Il peut également s'agir de justifier des actes dans le présent en utilisant le temps futur, et l'espoir d'y trouver quelque chose de mieux. Par exemple, il faut se serrer la ceinture aujourd'hui, pour pouvoir vivre mieux demain, ou bien partir en vacances, se faire plaisir... L'adage "il faut souffrir pour être belle" n'illustre pas trop mal tout cela...
Le concept de "Bonheur", et donc de cessation de la peur, arrive donc "plus tard".
Les sociétés ont quasiment toutes vécu le même type de schéma évolutif : la plupart du temps, une croissance rapide, suivit d'un court temps de prospérité, et enfin, un déclin, annoncé par des problèmes internes, et appuyé par des invasions de grandes puissances.
Le fait est qu'aujourd'hui, les gens semblent penser que tout va dans le "bon sens". C'est-à-dire qu'à toutes les échelles, les choses doivent s'améliorer dans le temps. La société doit prospérer, inventer, s'agrandir, régler les problèmes de santé, les conditions de vie... D'une Génération sur l'autre, il en va de même : les enfants doivent faire plus d'études que leurs parents, de façon à trouver un meilleur emploi, et donc évoluer socialement.
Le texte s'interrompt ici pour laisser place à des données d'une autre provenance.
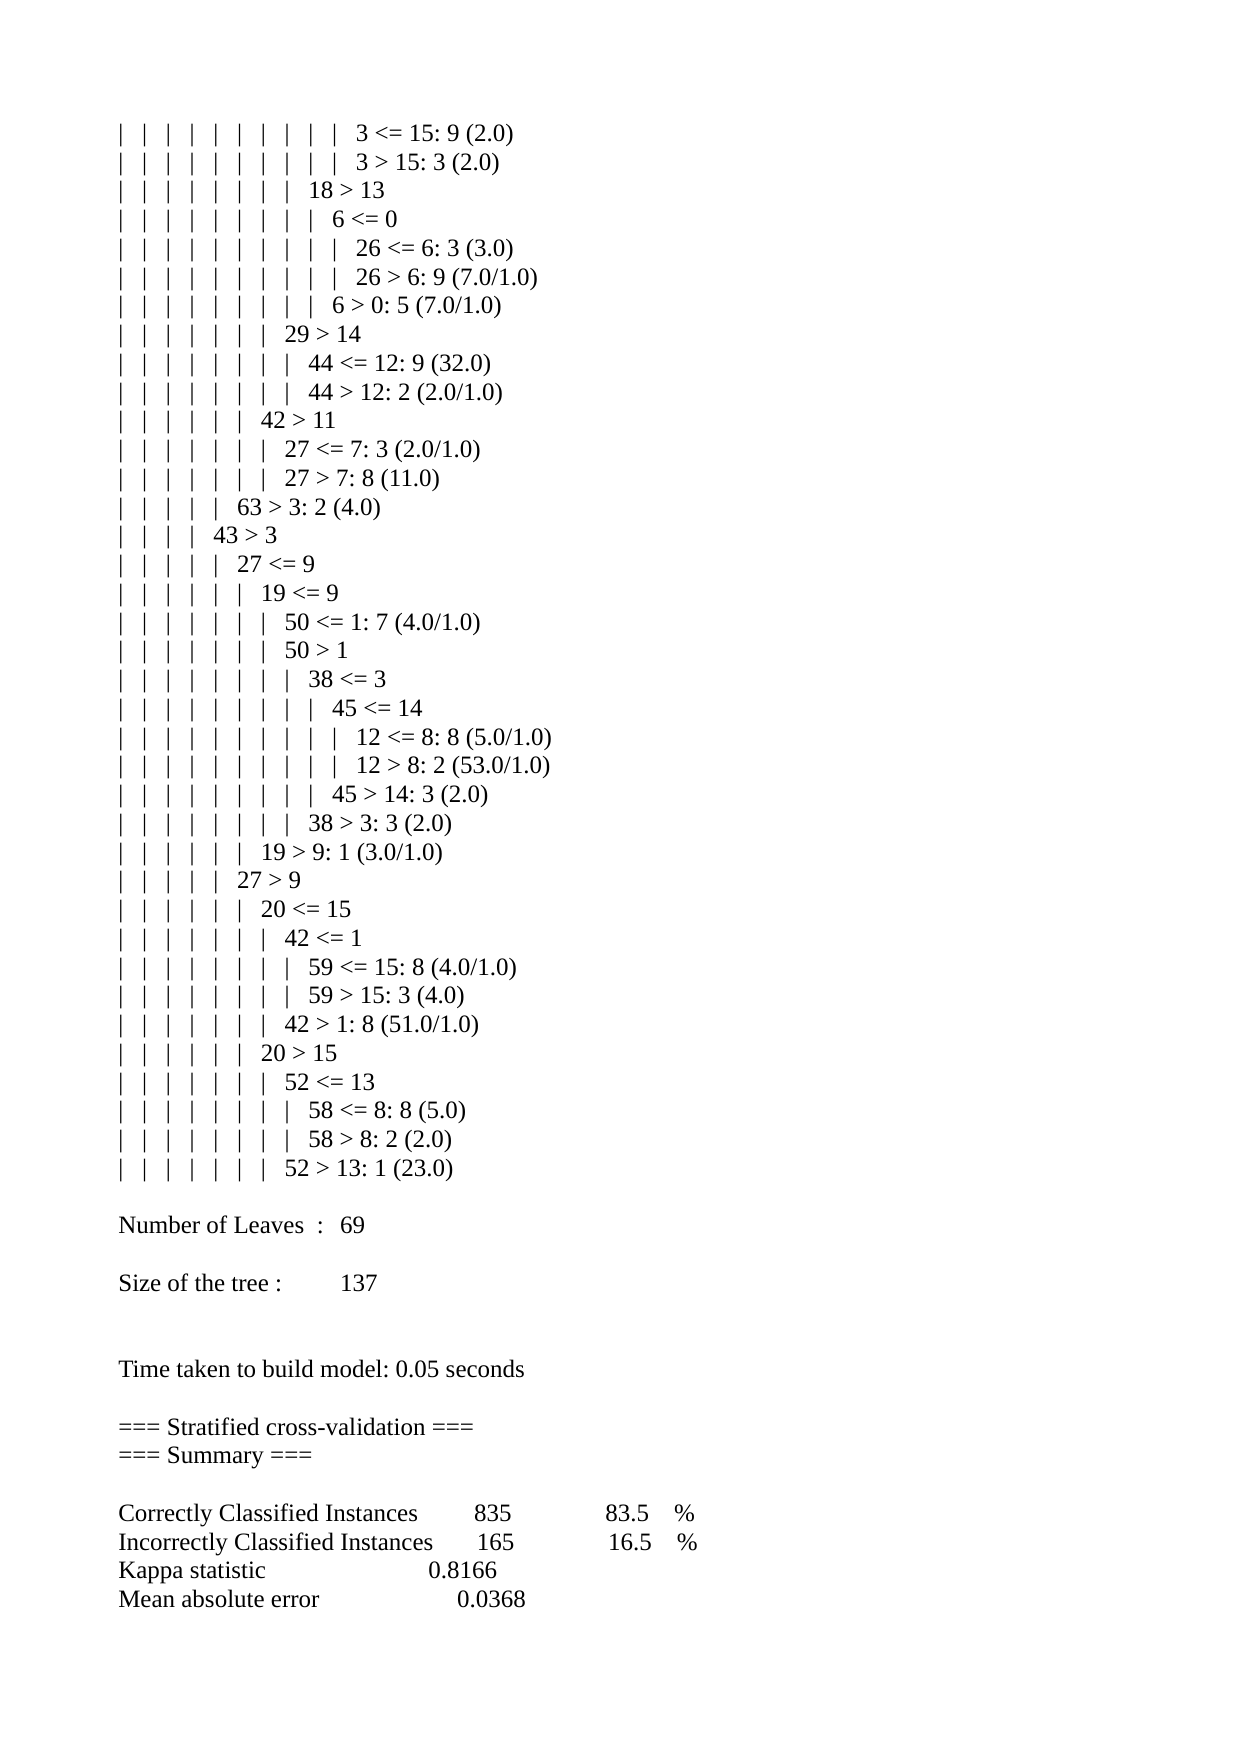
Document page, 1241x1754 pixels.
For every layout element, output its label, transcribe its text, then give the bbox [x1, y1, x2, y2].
A l'échelle des individus, c'est pareil : on doit arriver plus haut que l'endroit d'où on est parti, alors, peu importe les difficultés, elles finiront par s'arranger.
Bien qu'aujourd'hui, cela ne soit pas vérifié, les gens préfèrent y croire, car cela leur permet d'accepter leur quotidien, et leurs difficultés présentes.
Un autre adage reste très populaire : "tout travail mérite salaire". Il est utilisé bien plus largement que dans le domaine professionnel. Comme si cela coulait de source, et qu'on allait de toute façon être récompensé pour avoir versé sa sueur...
Ces concepts sont tellement humains... Et même les religions en découlent : Dieu, par exemple, illustre un concept d'après vie, d'au-delà meilleur que la vie terrestre. Il s'agit de la reconnaissance par une entité supérieure des maux que l'on a subis durant son humanité, et d'une récompense proportionnelle. Donc, plus on souffre, mieux on sera accueilli, n'est-ce pas ?
Pour moi, ce n'est qu'un moyen parmi tant d'autre de museler la population, car, par le biais de la religion, elle accepte de souffrir... pour rien.